Re: [Wikidata] Proposal for the introduction of a practicable Data Quality Indicator in Wikidata (next round)

Gerard Meijssen Tue, 27 Aug 2019 23:22:24 -0700

Hoi,
Shopping for recognition for "your" project. Making it an issue that has to
affect everything else because the quality of "your" project is highly
problematic given a few basic facts. Wikidata has 59,284,641 items, this
effort is about 7500 people. They drown in a sea of other people, items.
Statistically the numbers involved are insignificant.


HOWEVER, when your effort has a practical application, it is that
application, the use of the data that ensures that the data will be
maintained and hopefully ensure that the quality of this subset is
maintained. When you want quality, static quality is achieved by
restricting at the gate. Dynamic quality is achieved by making sure that
the data is actually used. Scholia is an example of functionality that
supports existing data and everyone who uses it will see the flaws in the
data. It is why we need to import additional data, merge scientist when
there are duplicates, add additional authorities.

Yes, we need to achieve quality results. They will be achieved when people
use the data, find its flaws and consequently append and amend. Recognition
of quality is done best by supporting and highlighting the application of
our data and particularly be thankful to the consequential updates we
receive. The users that help us do better are our partners, all others
ensure our relevance.
Thanks,
      GerardM

On Wed, 28 Aug 2019 at 00:52, Magnus Sälgö <[email protected]> wrote:

> Uwe I feel this is more and more important with quality and provenance and
> also communicate inside Wikidata the quality of our data.
>
>  I have added maybe the best source for biographies in Sweden P3217 in
> Wikidata on 7500 person. In Wikipedia those 7500 objects are used on > 200
> different languages in Wikipedia we need to have a ”layer” explaining that
> data confirmed  with P3217 ”SBL from Sweden” has very high trust
>
> See https://phabricator.wikimedia.org/T222142
>
> I can also see this quality problem that  Nobelprize.org and Wikidata has
> > 30 differencies and its sometimes difficult to understand the quality of
> the sources in Wikidata plus that Nobelprize.com has no sources makes the
> equation difficult
> https://phabricator.wikimedia.org/T200668
>
> Regards
> Magnus Sälgö
> 0046-705937579
> [email protected]
>
> A blogpost I wrote
> https://minancestry.blogspot.com/2018/04/wikidata-has-design-problem.html
> <https://minancestry.blogspot.com/2018/04/wikidata-has-design-problem.html?m=1>
>
> 28 aug. 2019 kl. 03:49 skrev Uwe Jung <[email protected]>:
>
> Hello,
>
> many thanks for the answers to my contribution from 24.8.
> I think that all four opinions contain important things to consider.
>
> @David Abián
> I have read the article and agree that in the end the users decide which
> data is good for them or not.
>
> @GerardM
> It is true that in a possible implementation of the idea, the aspect of
> computing load must be taken into account right from the beginning.

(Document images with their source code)
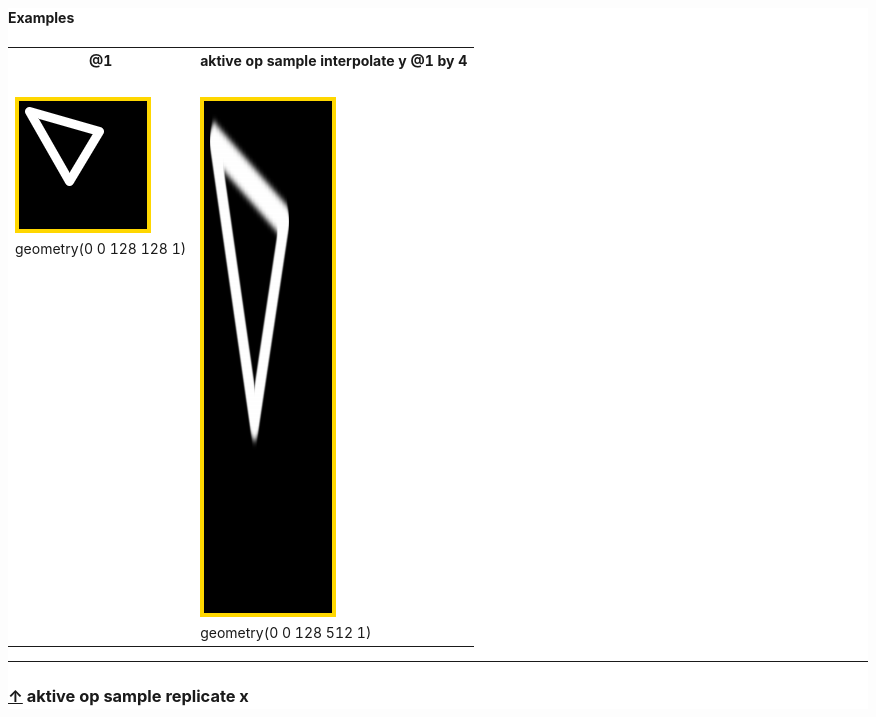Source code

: #### <a name='op_sample_interpolate_y__examples'></a> Examples

<a name='op_sample_interpolate_y__examples__e1'></a><table>
<tr><th>@1
    <br>&nbsp;</th>
    <th>aktive op sample interpolate y @1 by 4
    <br>&nbsp;</th></tr>
<tr><td valign='top'><img src='example-00540.gif' alt='@1' style='border:4px solid gold'>
    <br>geometry(0 0 128 128 1)</td>
    <td valign='top'><img src='example-00541.gif' alt='aktive op sample interpolate y @1 by 4' style='border:4px solid gold'>
    <br>geometry(0 0 128 512 1)</td></tr>
</table>


---
### [↑](#top) <a name='op_sample_replicate_x'></a> aktive op sample replicate x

* What this task involves
Reproduce verbatim the portion of the Wikidata data-quality thread above between "HOWEVER, when your" and "add additional authorities.", inclusive.

* Task answer
HOWEVER, when your effort has a practical application, it is that
application, the use of the data that ensures that the data will be
maintained and hopefully ensure that the quality of this subset is
maintained. When you want quality, static quality is achieved by
restricting at the gate. Dynamic quality is achieved by making sure that
the data is actually used. Scholia is an example of functionality that
supports existing data and everyone who uses it will see the flaws in the
data. It is why we need to import additional data, merge scientist when
there are duplicates, add additional authorities.